Лиссия показала ему язык. Он угрожающе поднял кружку, будто собирался вылить вино ей за шиворот. Гизелла резко хлопнула в ладоши, по привычке пытаясь их разнять, и рассмеялась.
- Эйха, Челла, видишь, что мне приходилось терпеть, когда они были детьми!
- Они и есть дети, - сказал Великий герцог, изображая неудовольствие. - Не старше десяти лет, обоим.
Внезапно он нахмурился, его веселое настроение куда-то испарилось, даже усы обвисли.
- Ты уверена, что счастлива в своей Кастейе, дочка? Это так далеко от двора!
- О, это нынче вполне цивилизованное место, папа! Мне даже не нужно больше самой сворачивать шеи цыплятам. Просто поразительно, что могут сделать наследство и талант до'Веррада с пришедшим в упадок величием. - Она отхлебнула вина и вздохнула, пошевелив пальцами ног. - И все же хорошо вновь оказаться дома.
Лиссия вышла замуж за Ормальдо до'Кастейа в девятнадцать лет, и этот брак по расчету стал браком по любви. Она сказала как-то Арриго, что, поскольку во всей Кастейе не было больше ни одного интересного мужчины, ей пришлось от скуки влюбиться в своего собственного мужа. Пересказывая это Мечелле, Арриго, скривившись, добавил, что сестра его не только удивительно легко влюбилась в Ормальдо, она не знала скуки с того самого дня, как граф увез ее в свои развалины, которые почему-то называл замком.
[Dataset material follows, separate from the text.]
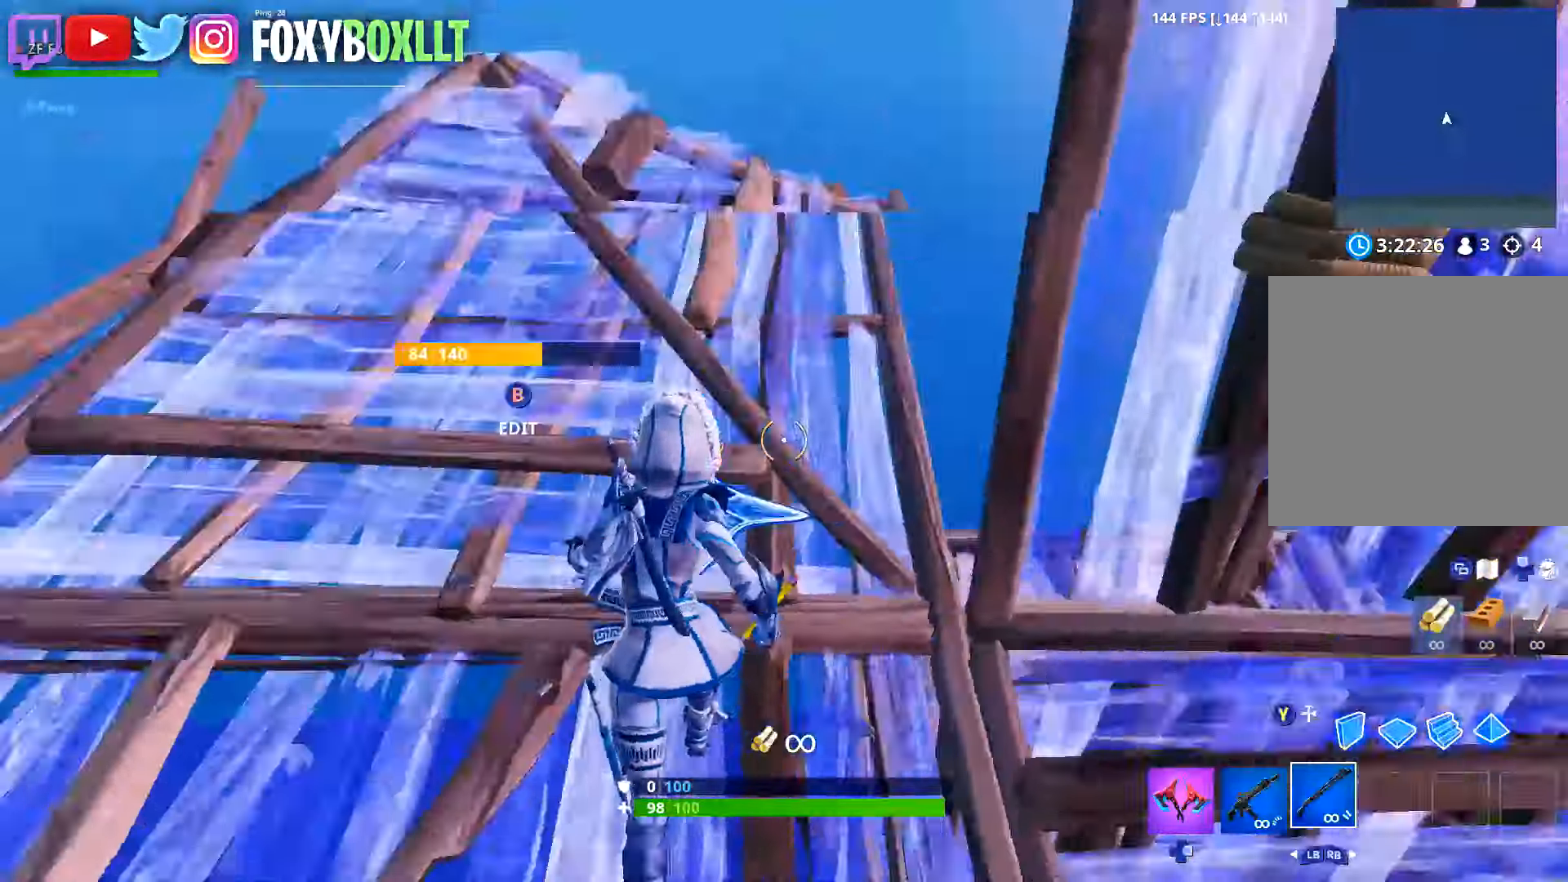
{"buttons": [], "left_stick": "right", "right_stick": "right", "button_events": [[50, "B", "down"], [134, "B", "up"], [150, "R2", "down"], [217, "B", "down"], [251, "R2", "up"], [267, "B", "up"]]}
Лиссия никогда не любила балы и вечеринки. Она, конечно, помогала матери в благотворительной работе, но, когда вышла за Ормальдо, поняла, для чего рождена на этот свет: чтобы командовать армией, отвоевывающей Кастейю у разорения и разрухи.
От этого брака родилось трое детей - Гризелла, Малдонно и Риобира. А потом Ормальдо умер от изнурительной болезни в возрасте всего лишь сорока трех лет. Лиссия, которая была моложе мужа на одиннадцать лет, заперлась вместе с детьми в восстановленном замке и не выезжала оттуда все три года после его смерти. Но теперь Малдонно, граф Кастейский, стал уже достаточно взрослым для должности пажа при дворе своего дедушки. Вот почему они приехали в Мейа-Суэрту.
На следующий день, ранним утром, Лиссия привела своих детей - все еще в ночных рубашках - посмотреть на маленькую кузину. Они старательно изображали восхищение, затем с гораздо большим энтузиазмом принялись играть в детской.
- А теперь, когда мы избавились от детей, - сказала Лиссия, присаживаясь на край кровати, - можно наконец спокойно поболтать. Я так рада, что наконец увидела тебя, каррида! Ты точно такая, какой я представляла тебя по письмам Арриго.
- А ты такая, как все о тебе рассказывают.
Мечелла силилась улыбнуться. Ее трясло от усталости, после того как они вчера засиделись допоздна, а поскольку приближался праздник Иллюминарес, она понимала, что ей необходимо отдохнуть как можно лучше.
- Единственное, чему стоит верить, - подмигнула ей Лиссия, - так это то, что я в самом деле коротышка, а терпение у меня и того короче! Вы, длинноногие создания, не понимаете, что это значит - всю жизнь смотреть вверх. У меня постоянно болит шея. Есть только одна причина, по которой я не покрылась с ног до головы синяками от постоянных падений: я произвожу столько шума, что люди поневоле вынуждены замечать меня. А теперь расскажи мне последние сплетни.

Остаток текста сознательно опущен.